Real IRA 'claims killing of British soldiers' in N Ireland

Floral tributes are placed close to Massereene army base after two British soldiers were shot dead and four other people wounded in a shooting on Saturday, in Country Antrim, Northern Ireland. (REUTERS)

Published
By AFP
A dissident republican group opposed to the Northern Ireland peace process apparently said Sunday it shot dead two British soldiers at an army base, the first such killing in 12 years.

A man who said he was from the Real IRA claimed responsibility for Saturday night's attack at the Massereene barracks northwest of Belfast in a phone call to a newspaper using a recognised code word.
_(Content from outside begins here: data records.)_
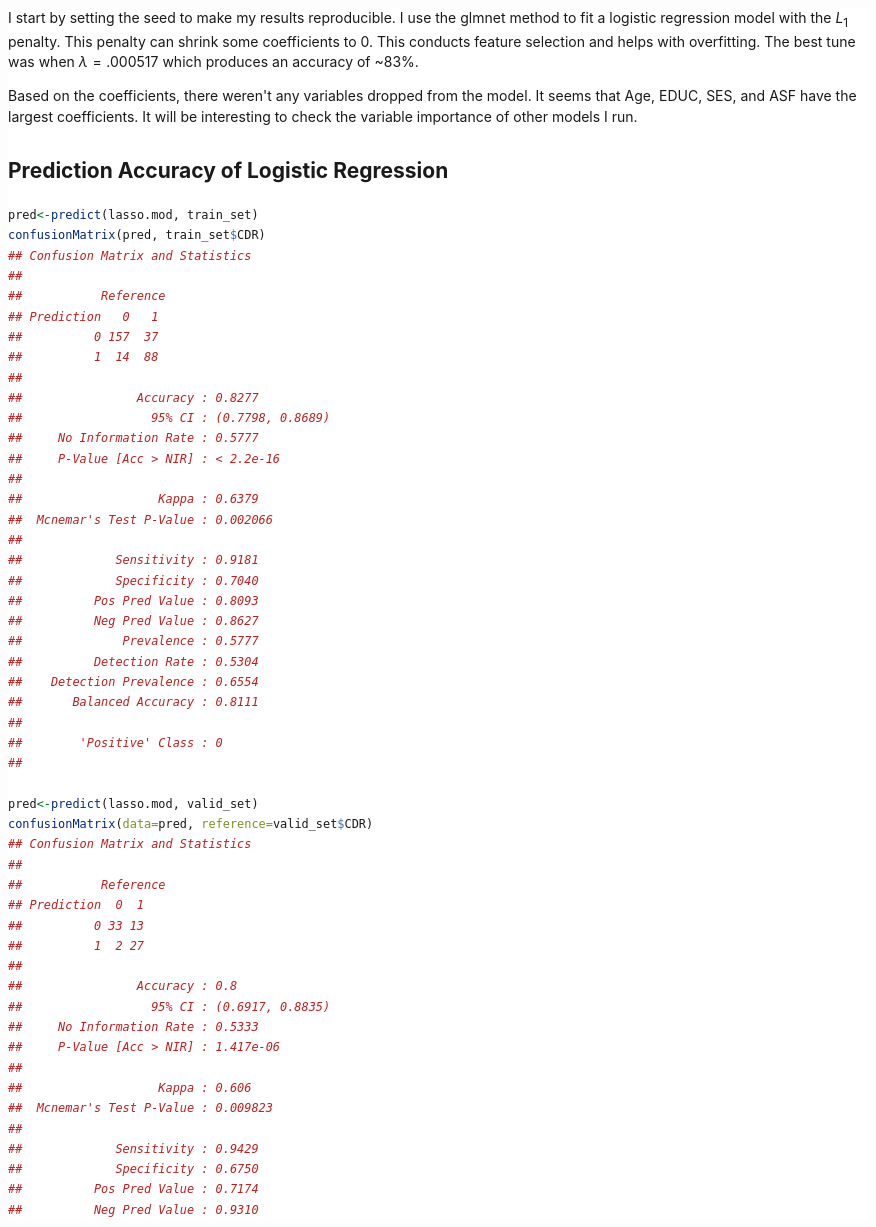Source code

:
 ``` r
```

I start by setting the seed to make my results reproducible. I use the glmnet method to fit a logistic regression model with the *L*<sub>1</sub> penalty. This penalty can shrink some coefficients to 0. This conducts feature selection and helps with overfitting. The best tune was when *λ* = .000517 which produces an accuracy of ~83%.

Based on the coefficients, there weren't any variables dropped from the model. It seems that Age, EDUC, SES, and ASF have the largest coefficients. It will be interesting to check the variable importance of other models I run.

Prediction Accuracy of Logistic Regression
------------------------------------------

``` r
pred<-predict(lasso.mod, train_set)
confusionMatrix(pred, train_set$CDR)
## Confusion Matrix and Statistics
## 
##           Reference
## Prediction   0   1
##          0 157  37
##          1  14  88
##                                           
##                Accuracy : 0.8277          
##                  95% CI : (0.7798, 0.8689)
##     No Information Rate : 0.5777          
##     P-Value [Acc > NIR] : < 2.2e-16       
##                                           
##                   Kappa : 0.6379          
##  Mcnemar's Test P-Value : 0.002066        
##                                           
##             Sensitivity : 0.9181          
##             Specificity : 0.7040          
##          Pos Pred Value : 0.8093          
##          Neg Pred Value : 0.8627          
##              Prevalence : 0.5777          
##          Detection Rate : 0.5304          
##    Detection Prevalence : 0.6554          
##       Balanced Accuracy : 0.8111          
##                                           
##        'Positive' Class : 0               
## 

pred<-predict(lasso.mod, valid_set)
confusionMatrix(data=pred, reference=valid_set$CDR)
## Confusion Matrix and Statistics
## 
##           Reference
## Prediction  0  1
##          0 33 13
##          1  2 27
##                                           
##                Accuracy : 0.8             
##                  95% CI : (0.6917, 0.8835)
##     No Information Rate : 0.5333          
##     P-Value [Acc > NIR] : 1.417e-06       
##                                           
##                   Kappa : 0.606           
##  Mcnemar's Test P-Value : 0.009823        
##                                           
##             Sensitivity : 0.9429          
##             Specificity : 0.6750          
##          Pos Pred Value : 0.7174          
##          Neg Pred Value : 0.9310          
```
The soldiers, who were set to deploy to Afghanistan Sunday, were killed when two masked gunmen pulled up outside their barracks as a pizza delivery car arrived and fired two long bursts of automatic gunfire before fleeing.
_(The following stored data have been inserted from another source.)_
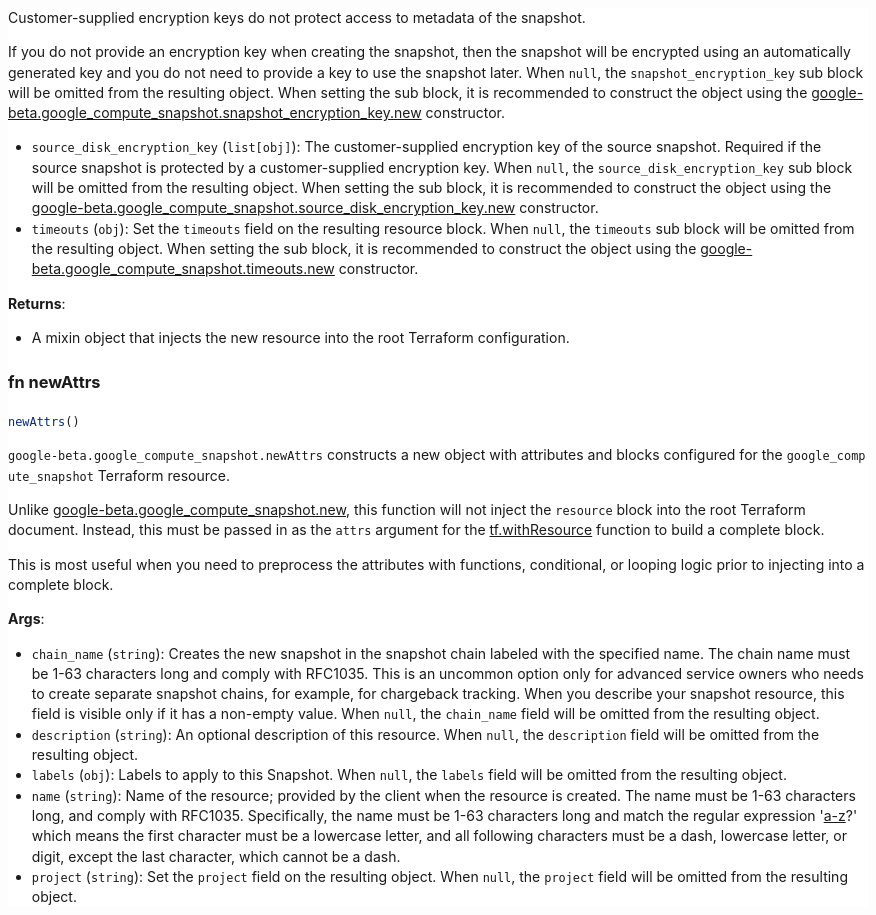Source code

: Customer-supplied encryption keys do not protect access to metadata of
the snapshot.

If you do not provide an encryption key when creating the snapshot,
then the snapshot will be encrypted using an automatically generated
key and you do not need to provide a key to use the snapshot later. When `null`, the `snapshot_encryption_key` sub block will be omitted from the resulting object. When setting the sub block, it is recommended to construct the object using the [google-beta.google_compute_snapshot.snapshot_encryption_key.new](#fn-snapshot_encryption_keynew) constructor.
  - `source_disk_encryption_key` (`list[obj]`): The customer-supplied encryption key of the source snapshot. Required
if the source snapshot is protected by a customer-supplied encryption
key. When `null`, the `source_disk_encryption_key` sub block will be omitted from the resulting object. When setting the sub block, it is recommended to construct the object using the [google-beta.google_compute_snapshot.source_disk_encryption_key.new](#fn-source_disk_encryption_keynew) constructor.
  - `timeouts` (`obj`): Set the `timeouts` field on the resulting resource block. When `null`, the `timeouts` sub block will be omitted from the resulting object. When setting the sub block, it is recommended to construct the object using the [google-beta.google_compute_snapshot.timeouts.new](#fn-timeoutsnew) constructor.

**Returns**:
- A mixin object that injects the new resource into the root Terraform configuration.


### fn newAttrs

```ts
newAttrs()
```


`google-beta.google_compute_snapshot.newAttrs` constructs a new object with attributes and blocks configured for the `google_compute_snapshot`
Terraform resource.

Unlike [google-beta.google_compute_snapshot.new](#fn-new), this function will not inject the `resource`
block into the root Terraform document. Instead, this must be passed in as the `attrs` argument for the
[tf.withResource](https://github.com/tf-libsonnet/core/tree/main/docs#fn-withresource) function to build a complete block.

This is most useful when you need to preprocess the attributes with functions, conditional, or looping logic prior to
injecting into a complete block.

**Args**:
  - `chain_name` (`string`): Creates the new snapshot in the snapshot chain labeled with the 
specified name. The chain name must be 1-63 characters long and 
comply with RFC1035. This is an uncommon option only for advanced 
service owners who needs to create separate snapshot chains, for 
example, for chargeback tracking.  When you describe your snapshot 
resource, this field is visible only if it has a non-empty value. When `null`, the `chain_name` field will be omitted from the resulting object.
  - `description` (`string`): An optional description of this resource. When `null`, the `description` field will be omitted from the resulting object.
  - `labels` (`obj`): Labels to apply to this Snapshot. When `null`, the `labels` field will be omitted from the resulting object.
  - `name` (`string`): Name of the resource; provided by the client when the resource is
created. The name must be 1-63 characters long, and comply with
RFC1035. Specifically, the name must be 1-63 characters long and match
the regular expression &#39;[a-z]([-a-z0-9]*[a-z0-9])?&#39; which means the
first character must be a lowercase letter, and all following
characters must be a dash, lowercase letter, or digit, except the last
character, which cannot be a dash.
  - `project` (`string`): Set the `project` field on the resulting object. When `null`, the `project` field will be omitted from the resulting object.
The attack has raised fears that sectarian violence could return to Northern Ireland, which has seen relative peace since 30 years of sectarian unrest which cost some 3,000 lives was largely ended with a 1998 peace accord.

Figures from all parties vowed the shootings, which also wounded four, would not shake the political system put in place as part of the peace process.

Northern Ireland is a British province ruled by a devolved power-sharing government of Protestant and Catholic former foes.

Deputy First Minister Martin McGuinness of Sinn Fein, the main republican Catholic party and ex-political wing of the now-defunct Irish Republican Army (IRA) paramilitaries, said the days of conflict "can never come back again".

"I was a member of the IRA but that war is over now," he said. "The people responsible for last night's incident are clearly signalling that they want to resume or restart that war. Well, I deny their right to do that."

First Minister Peter Robinson, of the Protestant Democratic Unionists, added that the killers had "no prospect of success in their campaign".

And British Prime Minister Gordon Brown vowed: "No murderer will be able to derail (the) peace process."

However, officials will be deeply concerned by the prospect that the Real IRA -- an IRA splinter group formed in 1997 to oppose Sinn Fein's role in the peace process -- is behind the attack.

The group was responsible for Northern Ireland's single biggest attack, the 1998 Omagh bombing which killed 29 people.

Suzanne Breen, a reporter with the Irish Sunday Tribune newspaper, said she received a telephone call Sunday evening from a man using an "authorised code word" who said he made "no apology" for attacking the soldiers.

"A man who said he was a representative of the South Antrim Brigade of the Real IRA claimed responsibility for the attack," Breen told BBC television.

Police are hunting three men involved in the attack -- two gunmen and a getaway driver. There are reportedly up to 300 dissident republicans active in Northern Ireland.

A senior security source told AFP the shooting was a professional one which marked a "step change" in the extremist threat.

The incident came 36 hours after Northern Ireland's police chief Hugh Orde revealed that a small number of undercover British commandos had been called in to monitor dissident republicans.

"This is a normal place which has a tiny number of people determined to drag us back to a place where no-one wants to be," said Orde, who said the security threat today was at its highest in the seven years he has been in charge.

Two other soldiers were also wounded as well as two pizza delivery men. Three are in hospital in serious condition and the fourth was listed as critical. One of the injured is thought to be a Polish national.

Detective Superintendent Derek Williamson, who is investigating the case, called it "an attempt at mass murder".

Violence in Northern Ireland largely ended with the signing of the Good Friday accords in 1998, amid hopes that power-sharing between Protestants, who favour ongoing union with Britain, and Republicans who prefer unification with Ireland, would finally stop sectarianism.

In an editorial Monday, the Independent newspaper said the attack was designed to prompt a security crackdown in Northern Ireland and therefore increase support for dissident republicanism.

But it added: "The likelihood is that the broader peace process will hold. The mainstream political parties of Northern Ireland have too much invested to allow it to be derailed by such attacks."